Toronto - Canada on Friday battled the double threat of new cases of the SARS virus in Toronto and an outbreak of mad cow disease in the west of the country, sparking desperate hunts to find the source of each.

Beef and tourism industries, meanwhile, were hoping for better days ahead as their business continued to suffer from these stigmas.

Officials, who have been fighting severe acute respiratory syndrome (Sars) since March, reported late on Thursday four new suspected Sars cases, more than one month after the last new case here and with apparently no ties to any previous Sars case.

Canada, the country hardest hit by Sars outside Asia, has had 24 Sars-linked deaths, all of them around Toronto.

"They have no clear epidemiological link. ... It is not clear what the source of the infection was," said Toronto's associate medical officer of health, Dr Barbara Yaffe.

"What we are clear about is that it was not community acquired. It is either travel related or health care institution related," she told reporters here on Friday, noting that one of the individuals returned from China in late April.

However, that calls into question the Sars incubation period, but Yaffe said officials still believe the incubation period lasts only 10 days.

She said they would be re-interviewing the individuals and families to see if they can glean more about how and when the four - including one health care worker - may have become infected.

Toronto Mayor Mel Lastman, promoting his city as a tourist destination late on Thursday, admitted the new cases were a setback.

"We don't want to (have) happen today what happened before," he said, pressing anyone who may have visited St John's Rehabilitation Hospital between May 9 and May 20 to voluntarily quarantine themselves.

Yaffe said 40 more health care workers would be hired to track down the few hundred who may need to go into quarantine.

Mad cow disease

As the search for the source of the new Sars cases occupied officials in Canada's largest city, others in western Canada were probing how one Alberta cow became infected with mad cow disease, or bovine spongiform encephalopathy (BSE).

The black Angus cow, killed in late January, was confirmed Tuesday to have the disease, which wrecked havoc on the British cattle industry in the 1990s.

The news triggered bans on the importation of Canadian beef by several countries, including by the United States, Canada's major market for exported beef and cattle.
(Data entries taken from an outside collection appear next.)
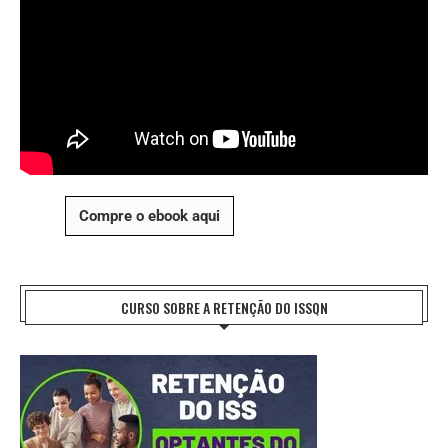
Compre o ebook aqui
CURSO SOBRE A RETENÇÃO DO ISSQN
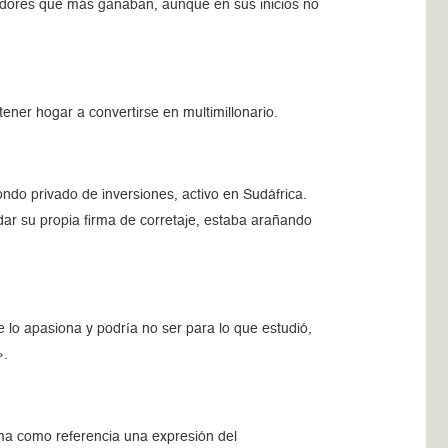
dedores que más ganaban, aunque en sus inicios no
ener hogar a convertirse en multimillonario.
ndo privado de inversiones, activo en Sudáfrica.
ar su propia firma de corretaje, estaba arañando
lo apasiona y podría no ser para lo que estudió,
».
ma como referencia una expresión del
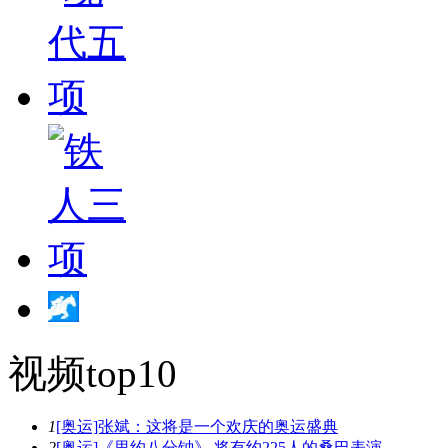
视频top10
1
[奥运]张斌：这将是一个欢庆的奥运盛典
2
[奥运]《里约八分钟》 将有约225人的桑巴表演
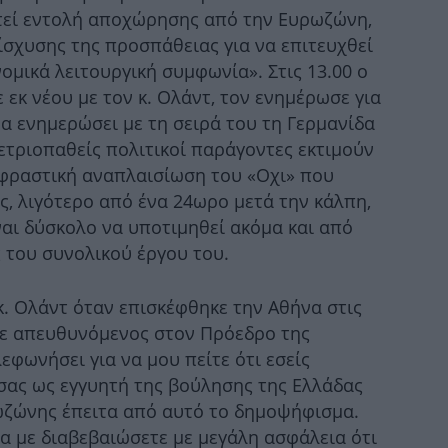
τεί εντολή αποχώρησης από την Ευρωζώνη,
Π
ίσχυσης της προσπάθειας για να επιτευχθεί
νομικά λειτουργική συμφωνία». Στις 13.00 ο
εκ νέου με τον κ. Ολάντ, τον ενημέρωσε για
1
α ενημερώσει με τη σειρά του τη Γερμανίδα
άνθ
ετριοπαθείς πολιτικοί παράγοντες εκτιμούν
 φραστική αναπλαισίωση του «Οχι» που
, λιγότερο από ένα 24ωρο μετά την κάλπη,
Μο
ναι δύσκολο να υποτιμηθεί ακόμα και από
ημ
 του συνολικού έργου του.
. Ολάντ όταν επισκέφθηκε την Αθήνα στις
σε απευθυνόμενος στον Πρόεδρο της
εφωνήσει για να μου πείτε ότι εσείς
κυ
σας ως εγγυητή της βούλησης της Ελλάδας
ωζώνης έπειτα από αυτό το δημοψήφισμα.
να με διαβεβαιώσετε με μεγάλη ασφάλεια ότι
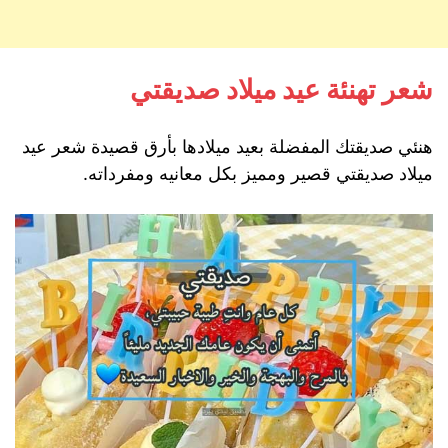
شعر تهنئة عيد ميلاد صديقتي
هنئي صديقتك المفضلة بعيد ميلادها بأرق قصيدة شعر عيد
ميلاد صديقتي قصير ومميز بكل معانيه ومفرداته.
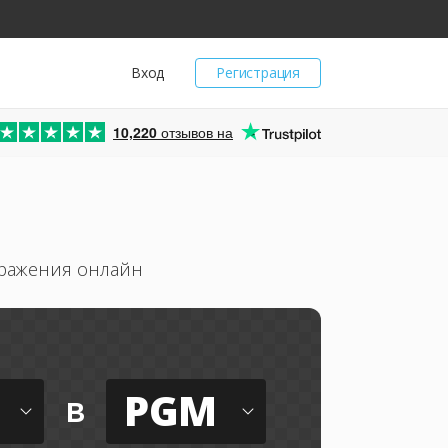
Вход
Регистрация
10,220
отзывов на
бражения онлайн
PGM
в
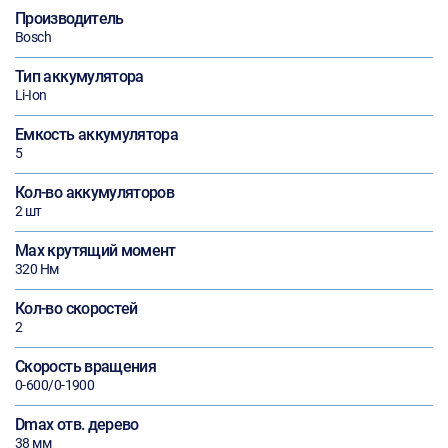
Производитель
Bosch
Тип аккумулятора
Li-Ion
Емкость аккумулятора
5
Кол-во аккумуляторов
2 шт
Max крутящий момент
320 Нм
Кол-во скоростей
2
Скорость вращения
0-600/0-1900
Dmax отв. дерево
38 мм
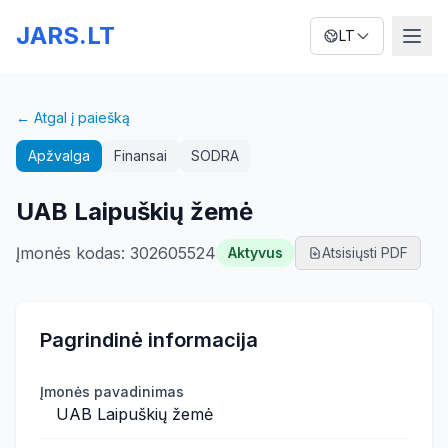
JARS.LT
LT
← Atgal į paiešką
Apžvalga
Finansai
SODRA
UAB Laipuškių žemė
Įmonės kodas
:
302605524
Aktyvus
Atsisiųsti PDF
Pagrindinė informacija
Įmonės pavadinimas
UAB Laipuškių žemė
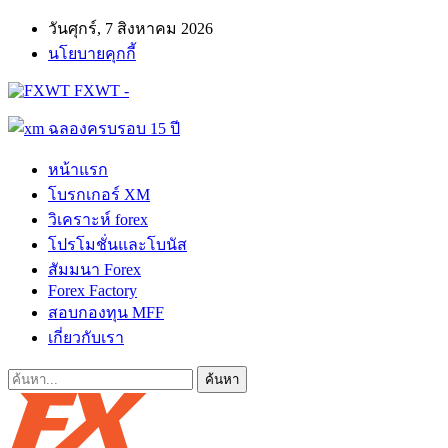
วันศุกร์, 7 สิงหาคม 2026
นโยบายคุกกี้
FXWT -
หน้าแรก
โบรกเกอร์ XM
วิเคราะห์ forex
โปรโมชั่นและโบนัส
สัมมนา Forex
Forex Factory
สอบกองทุน MFF
เกี่ยวกับเรา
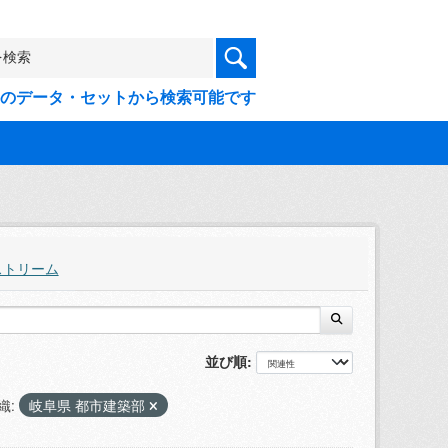
9件のデータ・セットから検索可能です
ストリーム
並び順
織:
岐阜県 都市建築部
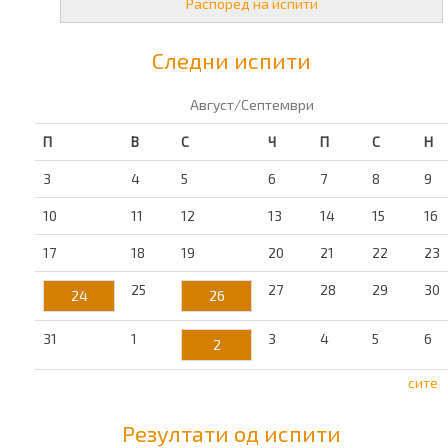
Распоред на испити
Следни испити
Август/Септември
П
В
С
Ч
П
С
Н
3
4
5
6
7
8
9
10
11
12
13
14
15
16
17
18
19
20
21
22
23
25
27
28
29
30
24
26
31
1
3
4
5
6
2
сите
Резултати од испити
Investigators from the Canadian Food Inspection Agency have quarantined at least seven herds in Alberta and Saskatchewan to try to determine where the cow - believed to be either six or eight years old - was born and how it may have contracted the illness.
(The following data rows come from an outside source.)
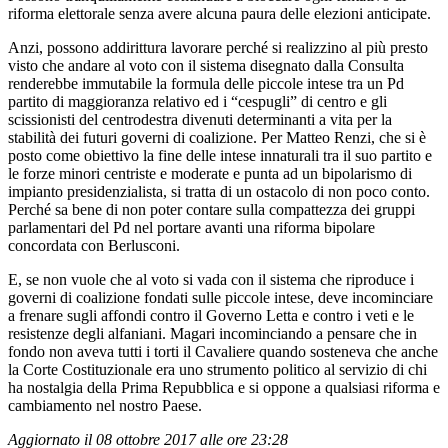
riforma elettorale senza avere alcuna paura delle elezioni anticipate.
Anzi, possono addirittura lavorare perché si realizzino al più presto
visto che andare al voto con il sistema disegnato dalla Consulta
renderebbe immutabile la formula delle piccole intese tra un Pd
partito di maggioranza relativo ed i “cespugli” di centro e gli
scissionisti del centrodestra divenuti determinanti a vita per la
stabilità dei futuri governi di coalizione. Per Matteo Renzi, che si è
posto come obiettivo la fine delle intese innaturali tra il suo partito e
le forze minori centriste e moderate e punta ad un bipolarismo di
impianto presidenzialista, si tratta di un ostacolo di non poco conto.
Perché sa bene di non poter contare sulla compattezza dei gruppi
parlamentari del Pd nel portare avanti una riforma bipolare
concordata con Berlusconi.
E, se non vuole che al voto si vada con il sistema che riproduce i
governi di coalizione fondati sulle piccole intese, deve incominciare
a frenare sugli affondi contro il Governo Letta e contro i veti e le
resistenze degli alfaniani. Magari incominciando a pensare che in
fondo non aveva tutti i torti il Cavaliere quando sosteneva che anche
la Corte Costituzionale era uno strumento politico al servizio di chi
ha nostalgia della Prima Repubblica e si oppone a qualsiasi riforma e
cambiamento nel nostro Paese.
Aggiornato il 08 ottobre 2017 alle ore 23:28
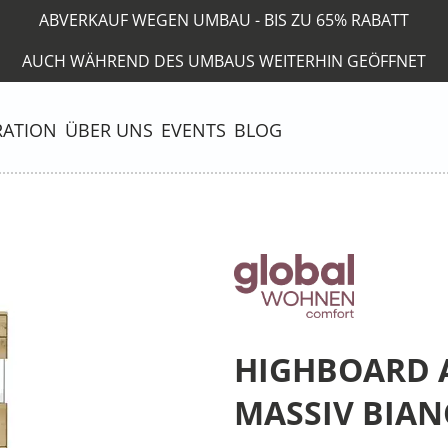
ABVERKAUF WEGEN UMBAU - BIS ZU 65% RABATT
AUCH WÄHREND DES UMBAUS WEITERHIN GEÖFFNET
RATION
ÜBER UNS
EVENTS
BLOG
HIGHBOARD A
MASSIV BIA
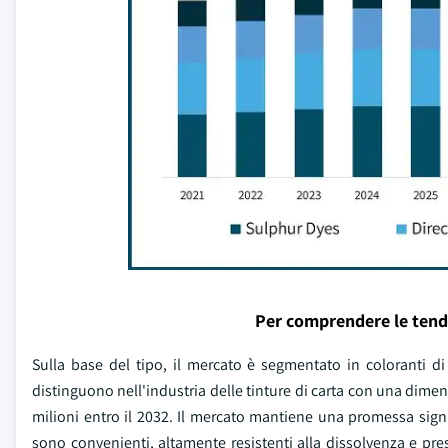
Per comprendere le tend
Sulla base del tipo, il mercato è segmentato in coloranti di zo
distinguono nell'industria delle tinture di carta con una dime
milioni entro il 2032. Il mercato mantiene una promessa signif
sono convenienti, altamente resistenti alla dissolvenza e pre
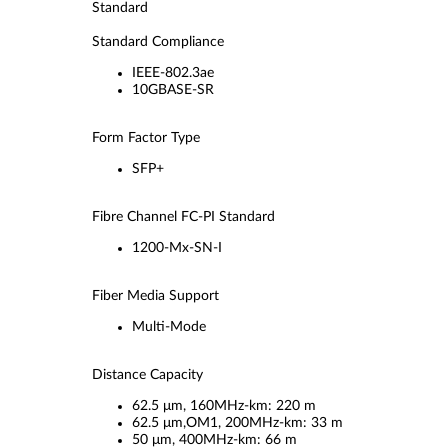
Standard
Standard Compliance
IEEE-802.3ae
10GBASE-SR
Form Factor Type
SFP+
Fibre Channel FC-PI Standard
1200-Mx-SN-I
Fiber Media Support
Multi-Mode
Distance Capacity
62.5 μm, 160MHz-km: 220 m
62.5 μm,OM1, 200MHz-km: 33 m
50 μm, 400MHz-km: 66 m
CBC television reported midday on Friday that the mad cow investigation has spread to a third province, British Columbia, where three farms were being quarantined.

"The ongoing investigation into the cause of this incident of BSE is now focusing on confirmation of the cow's birthplace and the history of the feeding practices and sources of animal feed for this cow," said the CFIA's Claude Lavigne.

"We are not absolutely sure at this time where the cow was born," he said on Thursday.

If the cow is confirmed to have been born in Canada, it would become the first homegrown case of mad cow disease in North America.

In 1993, there had been one case of mad cow disease in Canada but it stemmed from a cow imported from Britain.

Meanwhile, businesses affected by both threats continue to hope for a speedy recovery.

"Make no mistake, Toronto's hotel industry is reeling," Rod Seiling, the president of the Greater Toronto Hotel Association said, according to the Toronto Star. So far, the industry has lost C$125m (US$91m) and laid off about 12 000 workers.

The Canadian Cattlemen's Association, meanwhile, encouraged Canadians to show their support for their industry "by continuing to enjoy" Canadian beef as more international markets shut their doors to it.